Here is the undisputable bottom line: AS LONG AS FOREIGN TROOPS OCCUPY IRAQ THE WAR WILL RAGE ON. The illegal invasion and occupation of Iraq is what triggered this war, and that is what fuels this war. The Shi’ite – Sunni civil war is secondary to U.S. aggression in Iraq.
THE UNITED STATES CAN HAVE NO PERMANENT BASES IN IRAQ. That realization is part of Zbigniew Brzezenski’s 4 point peace plan for Iraq. THE PRESIDENT OF THE UNITED STATES MUST PUBLICALLY RENOUNCE ANY PLANS OR DESIGNS ON MAINTAINING A PERMANENT U.S. MILITARY PRESENCE IN IRAQ. HE MUST PLEDGE TO THE INTERNATIONAL COMMUNITY THAT THE U.S. WILL FULLY LEAVE IRAQ, AND THE PRESIDENT OF THE UNITED STATES, GEORGE W. BUSH, MUST APOLOGIZE FOR HIS DISASTEROUS DECISION TO INVADE AND OCCUPY A COUNTRY THAT NEVER ATTACKED OR THREATENED THIS COUNTRY.
The United States can and must walk away from Iraq. There is no valid reason why we can’t. We must leave Iraq … to Iraqis.
Handover to Iraqi Army ‘set for the end of next year’
The Times (UK) November 10, 2006
By Ned Parker, Michael Evans and Richard Beeston
American and Iraqi officials have set a date for giving Iraq’s forces responsibility for security across the country.
Under a plan to be presented to the UN Security Council next month, the Iraqi Government would assume authority from coalition troops by the end of next year.
Only hours after Donald Rumsfeld was replaced as US Defence Secretary, American, British and Iraqi officials spoke openly about accelerating the handover process.
Baghdad made clear that it would use the Democrat victory in congressional midterm elections to push President Bush for concessions. Confidants of Nouri al-Maliki, the Iraqi Prime Minister, said that they hoped defeat would make Mr Bush more open to ideas that he had previously rejected.
However, Margaret Beckett, the Foreign Secretary, sought to play down the impact of both the Republicans’ mid-term election losses and the dismissal of Mr Rumsfeld. She said that it was unlikely that there would be a “major upheaval” of US policy in Iraq.
In a speech to the Royal United Services Institute think-tank she said: “We will leave when they are confident that they can take the role of security in the country on their own shoulders.

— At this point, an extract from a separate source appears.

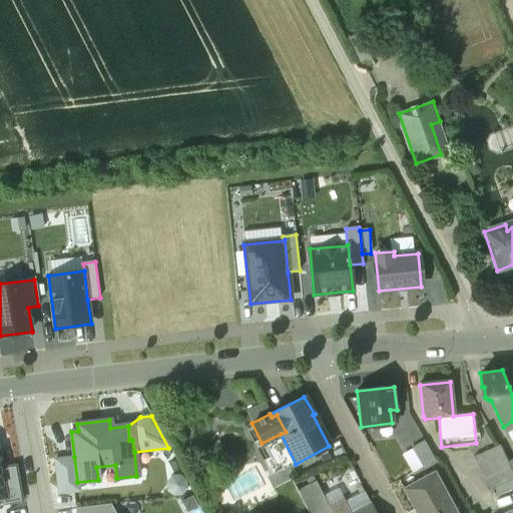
[(436,459),(424,439),(411,447),(423,467),(436,459)]
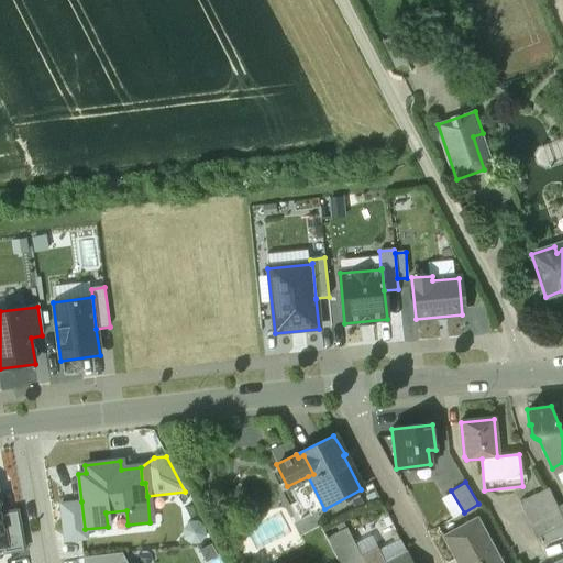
[(549,489),(519,503),(536,539),(562,526),(562,521),(556,507),(549,489)]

“I ask those who are calling for more precipitate action to consider the consequences of such action: we would be leaving the Iraqi Government without the means to prevent a further escalation in the violence, without the tools to enforce the rule of law and without the authority to prevent their country from turning into a base for terrorism.”
All sides said that Mr Rumsfeld’s departure provided an opportunity to set a clearer timetable for withdrawing all foreign forces.
A new tone was set by President Bush. He said that he was open to ideas that would help the US to achieve its goals of defeating the terrorists and ensuring that Iraq’s democratic Government succeeded.
The plan being drawn up in Baghdad, with Washington’s approval, seeks a one-year extension of the UN mandate for foreign forces in Iraq.
But it also states that by December 2007, security in the country’s 18 provinces, apart from the most violent, be handed over to the Iraqi Army and police. US and British troops would play a support role.